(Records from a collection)
__________
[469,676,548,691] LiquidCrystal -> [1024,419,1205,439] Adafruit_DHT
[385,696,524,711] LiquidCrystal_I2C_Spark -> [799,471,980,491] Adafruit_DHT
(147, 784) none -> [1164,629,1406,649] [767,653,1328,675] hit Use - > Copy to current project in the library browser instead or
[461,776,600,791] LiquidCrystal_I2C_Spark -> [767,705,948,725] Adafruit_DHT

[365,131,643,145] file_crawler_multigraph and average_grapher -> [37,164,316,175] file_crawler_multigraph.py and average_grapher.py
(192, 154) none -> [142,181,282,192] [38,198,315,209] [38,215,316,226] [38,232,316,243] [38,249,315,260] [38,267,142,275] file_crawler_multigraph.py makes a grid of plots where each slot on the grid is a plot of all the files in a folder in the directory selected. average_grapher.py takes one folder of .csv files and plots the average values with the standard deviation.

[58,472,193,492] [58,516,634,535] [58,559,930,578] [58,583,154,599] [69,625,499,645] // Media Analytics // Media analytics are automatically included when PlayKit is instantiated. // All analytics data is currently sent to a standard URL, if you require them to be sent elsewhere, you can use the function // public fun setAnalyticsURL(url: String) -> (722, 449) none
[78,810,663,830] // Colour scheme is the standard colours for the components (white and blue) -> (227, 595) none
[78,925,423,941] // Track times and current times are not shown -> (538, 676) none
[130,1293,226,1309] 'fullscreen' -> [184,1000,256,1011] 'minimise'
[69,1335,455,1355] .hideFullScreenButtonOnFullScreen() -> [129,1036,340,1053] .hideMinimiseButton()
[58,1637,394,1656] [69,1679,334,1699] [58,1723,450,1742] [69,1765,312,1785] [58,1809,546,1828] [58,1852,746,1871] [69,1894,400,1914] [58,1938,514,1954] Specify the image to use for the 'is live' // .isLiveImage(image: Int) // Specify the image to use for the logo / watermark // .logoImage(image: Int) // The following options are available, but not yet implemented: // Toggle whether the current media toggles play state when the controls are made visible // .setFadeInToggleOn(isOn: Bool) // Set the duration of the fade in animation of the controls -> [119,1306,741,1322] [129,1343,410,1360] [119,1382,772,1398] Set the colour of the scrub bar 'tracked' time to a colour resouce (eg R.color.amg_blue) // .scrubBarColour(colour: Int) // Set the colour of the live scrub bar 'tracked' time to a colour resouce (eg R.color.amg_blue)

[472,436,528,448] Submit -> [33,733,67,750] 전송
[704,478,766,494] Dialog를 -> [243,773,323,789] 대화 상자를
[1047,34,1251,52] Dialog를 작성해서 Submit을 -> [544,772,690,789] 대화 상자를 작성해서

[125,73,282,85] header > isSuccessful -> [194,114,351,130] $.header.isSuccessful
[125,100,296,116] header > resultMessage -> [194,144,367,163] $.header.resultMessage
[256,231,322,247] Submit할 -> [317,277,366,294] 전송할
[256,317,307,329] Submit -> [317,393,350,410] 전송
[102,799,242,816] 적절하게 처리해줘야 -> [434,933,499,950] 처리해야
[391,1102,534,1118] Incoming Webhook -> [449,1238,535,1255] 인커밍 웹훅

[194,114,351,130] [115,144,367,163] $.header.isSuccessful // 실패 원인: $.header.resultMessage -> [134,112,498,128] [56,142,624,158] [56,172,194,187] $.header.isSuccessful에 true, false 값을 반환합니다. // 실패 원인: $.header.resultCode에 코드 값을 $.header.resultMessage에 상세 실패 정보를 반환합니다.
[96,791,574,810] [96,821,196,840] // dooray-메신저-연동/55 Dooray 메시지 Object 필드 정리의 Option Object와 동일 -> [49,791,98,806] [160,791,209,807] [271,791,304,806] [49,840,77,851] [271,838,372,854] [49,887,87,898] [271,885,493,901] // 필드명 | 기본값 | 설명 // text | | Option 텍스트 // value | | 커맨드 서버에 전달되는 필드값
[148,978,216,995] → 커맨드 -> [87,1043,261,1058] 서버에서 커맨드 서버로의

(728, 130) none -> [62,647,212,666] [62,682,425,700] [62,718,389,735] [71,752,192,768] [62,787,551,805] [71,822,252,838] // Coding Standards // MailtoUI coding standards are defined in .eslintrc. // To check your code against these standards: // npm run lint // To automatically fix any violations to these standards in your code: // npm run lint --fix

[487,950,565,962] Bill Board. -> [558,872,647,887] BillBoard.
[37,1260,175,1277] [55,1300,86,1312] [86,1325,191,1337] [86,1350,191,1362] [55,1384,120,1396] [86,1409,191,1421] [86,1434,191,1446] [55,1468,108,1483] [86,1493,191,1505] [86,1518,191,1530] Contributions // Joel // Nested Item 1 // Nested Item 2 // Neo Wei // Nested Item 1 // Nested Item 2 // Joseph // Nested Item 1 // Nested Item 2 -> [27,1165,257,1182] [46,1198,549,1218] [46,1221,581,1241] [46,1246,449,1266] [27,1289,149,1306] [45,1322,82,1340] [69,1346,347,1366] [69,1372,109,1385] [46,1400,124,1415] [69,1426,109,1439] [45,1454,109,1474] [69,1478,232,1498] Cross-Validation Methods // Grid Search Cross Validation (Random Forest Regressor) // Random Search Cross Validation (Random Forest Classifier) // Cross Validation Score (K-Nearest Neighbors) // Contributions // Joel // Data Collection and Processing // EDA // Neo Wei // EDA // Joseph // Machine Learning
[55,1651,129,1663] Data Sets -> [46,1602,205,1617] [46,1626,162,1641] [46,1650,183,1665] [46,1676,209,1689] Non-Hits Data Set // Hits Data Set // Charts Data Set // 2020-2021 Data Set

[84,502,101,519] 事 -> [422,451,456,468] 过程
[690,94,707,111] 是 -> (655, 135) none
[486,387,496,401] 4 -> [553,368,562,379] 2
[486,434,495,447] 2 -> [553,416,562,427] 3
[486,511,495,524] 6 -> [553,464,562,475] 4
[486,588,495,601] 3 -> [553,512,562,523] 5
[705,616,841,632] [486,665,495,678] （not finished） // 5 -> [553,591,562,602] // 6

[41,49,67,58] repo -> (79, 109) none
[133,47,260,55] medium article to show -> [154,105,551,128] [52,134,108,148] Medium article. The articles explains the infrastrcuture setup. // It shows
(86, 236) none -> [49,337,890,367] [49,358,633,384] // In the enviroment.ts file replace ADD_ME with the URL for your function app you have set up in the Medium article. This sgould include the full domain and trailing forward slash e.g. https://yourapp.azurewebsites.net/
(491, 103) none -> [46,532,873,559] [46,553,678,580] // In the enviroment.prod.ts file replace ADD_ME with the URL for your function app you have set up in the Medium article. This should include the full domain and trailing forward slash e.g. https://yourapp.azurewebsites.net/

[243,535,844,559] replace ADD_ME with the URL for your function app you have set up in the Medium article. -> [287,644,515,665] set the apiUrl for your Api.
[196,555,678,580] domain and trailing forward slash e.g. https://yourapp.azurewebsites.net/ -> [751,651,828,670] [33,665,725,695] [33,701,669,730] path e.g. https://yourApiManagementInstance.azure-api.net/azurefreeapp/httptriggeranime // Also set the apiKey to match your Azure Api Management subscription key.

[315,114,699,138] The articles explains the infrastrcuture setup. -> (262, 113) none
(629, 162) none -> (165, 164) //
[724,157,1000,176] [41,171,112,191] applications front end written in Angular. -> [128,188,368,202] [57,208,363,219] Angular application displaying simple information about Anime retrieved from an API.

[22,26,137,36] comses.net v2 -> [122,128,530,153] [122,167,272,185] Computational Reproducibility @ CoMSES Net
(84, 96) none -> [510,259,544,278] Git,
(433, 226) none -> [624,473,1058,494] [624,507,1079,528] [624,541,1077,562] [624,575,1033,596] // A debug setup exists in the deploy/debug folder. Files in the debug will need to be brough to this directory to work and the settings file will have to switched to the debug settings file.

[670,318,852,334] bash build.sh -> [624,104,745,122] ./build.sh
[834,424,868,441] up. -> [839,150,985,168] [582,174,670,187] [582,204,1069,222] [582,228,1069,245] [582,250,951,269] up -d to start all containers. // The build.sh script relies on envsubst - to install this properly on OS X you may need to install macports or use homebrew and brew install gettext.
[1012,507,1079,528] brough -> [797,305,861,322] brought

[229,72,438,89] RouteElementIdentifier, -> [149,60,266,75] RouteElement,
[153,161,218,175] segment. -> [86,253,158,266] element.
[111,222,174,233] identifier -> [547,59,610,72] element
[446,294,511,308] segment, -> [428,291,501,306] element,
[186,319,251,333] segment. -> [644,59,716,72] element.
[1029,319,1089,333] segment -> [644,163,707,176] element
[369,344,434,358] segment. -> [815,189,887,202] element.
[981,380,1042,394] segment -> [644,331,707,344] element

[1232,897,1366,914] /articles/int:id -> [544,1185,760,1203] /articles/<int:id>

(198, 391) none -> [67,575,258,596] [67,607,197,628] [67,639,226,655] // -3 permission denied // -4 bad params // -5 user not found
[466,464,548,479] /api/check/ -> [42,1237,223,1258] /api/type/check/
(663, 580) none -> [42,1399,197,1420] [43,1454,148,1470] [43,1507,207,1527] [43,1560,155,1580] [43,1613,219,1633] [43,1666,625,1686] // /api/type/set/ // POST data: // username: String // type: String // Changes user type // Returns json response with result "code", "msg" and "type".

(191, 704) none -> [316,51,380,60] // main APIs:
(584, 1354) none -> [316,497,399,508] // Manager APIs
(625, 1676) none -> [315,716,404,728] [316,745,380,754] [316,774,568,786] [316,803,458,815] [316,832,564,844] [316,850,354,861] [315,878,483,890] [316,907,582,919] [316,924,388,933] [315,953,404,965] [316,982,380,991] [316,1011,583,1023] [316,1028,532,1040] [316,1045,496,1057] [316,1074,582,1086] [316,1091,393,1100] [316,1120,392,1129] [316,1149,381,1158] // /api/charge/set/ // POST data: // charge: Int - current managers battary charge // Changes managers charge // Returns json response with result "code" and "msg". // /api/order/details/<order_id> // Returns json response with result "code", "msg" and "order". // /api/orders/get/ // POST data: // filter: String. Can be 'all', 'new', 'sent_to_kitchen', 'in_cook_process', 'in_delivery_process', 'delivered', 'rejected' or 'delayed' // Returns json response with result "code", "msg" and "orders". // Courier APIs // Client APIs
__________
Starting at the line that has "[981,380,1042,394] segment ->" and ending at the line that has "(663, 580) none", please write out the lines above exactly, leaving out all others.

• _Your solution_
[981,380,1042,394] segment -> [644,331,707,344] element

[1232,897,1366,914] /articles/int:id -> [544,1185,760,1203] /articles/<int:id>

(198, 391) none -> [67,575,258,596] [67,607,197,628] [67,639,226,655] // -3 permission denied // -4 bad params // -5 user not found
[466,464,548,479] /api/check/ -> [42,1237,223,1258] /api/type/check/
(663, 580) none -> [42,1399,197,1420] [43,1454,148,1470] [43,1507,207,1527] [43,1560,155,1580] [43,1613,219,1633] [43,1666,625,1686] // /api/type/set/ // POST data: // username: String // type: String // Changes user type // Returns json response with result "code", "msg" and "type".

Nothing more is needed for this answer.